Hispanic baseball fans are driving attendance numbers to record heights. Aggressive marketing plans and an increased number of Hispanic ballplayers and managers have made Hispanic attendance a critical element to the bottom lines of many major league teams. If that sounds like hyperbole, consider this. More than half of all fans who watched Los Angeles Dodger games at Chavez Ravine in 2007 were Hispanic. That represents nearly two million baseball lovers.
Dodger management expects to do even better in 2008. "We should see record numbers of Hispanics this year," predicts Yvonne Carrasco, assistant director of multicultural public relations for the Dodgers. Their 2007 benchmark is up 20 percent from 2004.
The Florida Marlins also actively market to a large Hispanic fan base, and as a result, about 42 percent of the fans who came to their ballpark in 2007 were Hispanic. New York's teams have also seen Hispanic attendance rise sharply. "In 2004, our Hispanic attendance was 10 percent," says David Newman, senior vice-president of marketing and communications for the New York Mets. "Now, it's approaching 20 percent. In 2008, we expect a total attendance of 4 million fans, so at 20 percent, that's 800,000 Hispanic Mets fans."
In 2007, the Texas Rangers reported that 14.5 percent of its fan base was Hispanic, while the Director of Public Relations for the Chicago White Sox, Luis Hernández, says that about six percent of those who attended games at Wrigley Field last year were Hispanic. The difference in the percentages can be attributed to the size of the Hispanic population in each city and how aggressively the teams market to Hispanic fans.
Mr. Newman says his organization reaches out to multiple touch points in each market, citing targeted special events and attractive pricing as two reasons for success in the Hispanic sector. Many teams offer $5 seats, which appeal to family-oriented Hispanic fans.

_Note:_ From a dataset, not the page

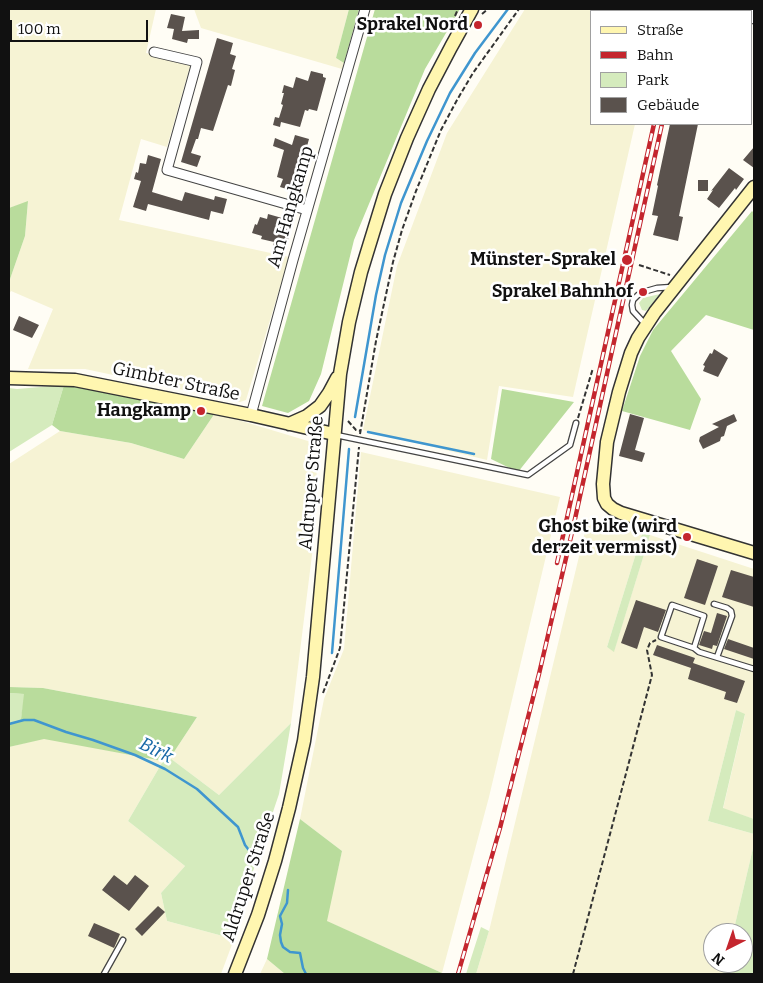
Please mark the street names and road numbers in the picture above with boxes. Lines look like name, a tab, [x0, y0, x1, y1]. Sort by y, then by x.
street label: Am Hangkamp	[263, 144, 319, 270]
street label: Gimbter Straße	[110, 358, 242, 406]
street label: Aldruper Straße	[295, 415, 329, 551]
street label: Aldruper Straße	[218, 809, 280, 945]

The vice-president of marketing and ticket sales for the Los Angeles Angels, Robert Alvarado, says the Angels also actively market to the Hispanic community. "In 2001, Hispanic attendance was around 13 percent," he observes. "In 2007, that number grew to just a notch under 30 percent."

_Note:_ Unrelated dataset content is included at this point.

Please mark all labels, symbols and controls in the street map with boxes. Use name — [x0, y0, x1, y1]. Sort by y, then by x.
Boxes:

Mr. Hernández says that although not all major-league teams track Hispanic attendance, the White Sox make it a top priority. "We use a system called Fantrack," he explains, "and we've recorded a steady increase in Hispanic attendance over the past several years."
An Abundance of Hispanic Players A key factor in sharpening Hispanic interest in major league baseball is the appearance of Hispanic players in marquee positions. Although Major League Baseball does not track the ethnicity of its U.S.-born players, a spokesman for MLB said that this year 239 of the ballplayers were born outside of the United States, which represents about 28 percent of all the players in both leagues. Nearly 200 of those players are from Latin American countries, with the Dominican Republic leading the way with 88 players. In 2000, approximately 150 players were from Latin America, and nearly 24 percent of the leagues' players were foreign born. In the 2008 season, 17 out of the top-paid 50 players are Hispanic. For Hispanic fans, players, owners, and management, the old adage rings increasingly true: "Any day is a good day at the ball park."